The thirteen ex-militants were undergoing commercial pilot training at the Lufthansa Flight Training School in Frankfurt, but were last week sent away from the institution due to the nonpayment of their fees. Other Niger Delta ex-militants have also been sent packing by their various institutions in South Africa, Russia, Germany, Ukraine, and several more countries in Europe.

During their march to an office for ex-militant leaders called the Leadership, Peace and Cultural Development Initiative (LPCDI), the protesting women said President Muhammadu Buhari should be held responsible if there is resurgence of violence in the Niger Delta region. “We are warning Buhari that, as mothers, we are already feeling the heat and the gathering of disgruntled youths in our communities.
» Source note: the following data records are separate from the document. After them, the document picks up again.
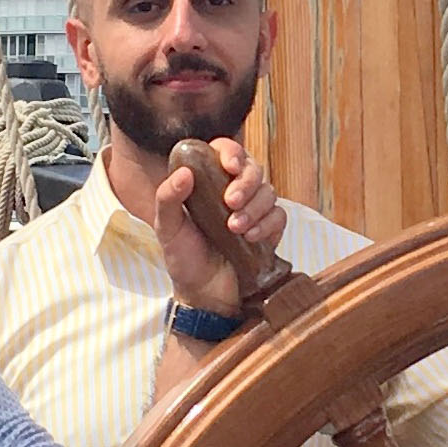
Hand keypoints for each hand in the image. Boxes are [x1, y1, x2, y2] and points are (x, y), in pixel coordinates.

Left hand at [154, 138, 280, 315]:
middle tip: (230, 202)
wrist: (203, 294)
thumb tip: (184, 173)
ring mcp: (253, 210)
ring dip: (255, 208)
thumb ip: (168, 199)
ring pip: (268, 192)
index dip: (231, 153)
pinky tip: (251, 238)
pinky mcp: (268, 230)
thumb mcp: (167, 228)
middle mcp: (232, 191)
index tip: (229, 166)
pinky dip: (267, 224)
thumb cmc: (183, 258)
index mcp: (208, 182)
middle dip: (246, 183)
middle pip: (253, 168)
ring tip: (235, 228)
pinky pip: (279, 216)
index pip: (225, 152)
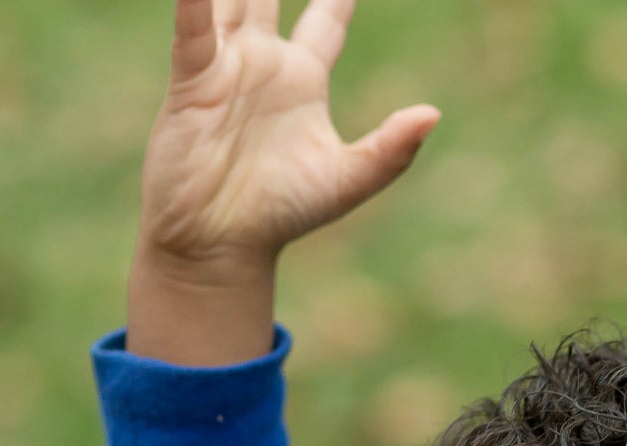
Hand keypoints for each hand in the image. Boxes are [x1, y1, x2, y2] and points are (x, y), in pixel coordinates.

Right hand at [128, 0, 438, 363]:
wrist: (222, 241)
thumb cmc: (284, 212)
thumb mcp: (347, 180)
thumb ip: (390, 150)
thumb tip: (433, 114)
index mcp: (303, 79)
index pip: (327, 17)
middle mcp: (263, 62)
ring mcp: (225, 65)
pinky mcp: (192, 81)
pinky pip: (194, 31)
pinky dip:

The refusal to pay the amnesty training fees is causing problems in our homes and communities," one said.

Another of the protesting women, Ebiere Ankiomete, lamented President Mohammud Buhari’s “refusal to appoint a substantive Chairman of the Presidential Amnesty Committee to liaise with the Federal Ministry of Finance to pay the amnesty training fund.” She said that delaying until September to make the appointment would have drastic consequences for amnesty beneficiaries already enrolled in approved programs abroad.

LPCDI President and former militant commander Pastor Reuben Wilson appealed for calm but called on President Muhammadu Buhari not to allow the Presidential Amnesty Programme to be starved of funds. He noted the growth of Niger Delta oil production and its substantial contribution to the nation’s coffers, all of which depended upon amnesty payments.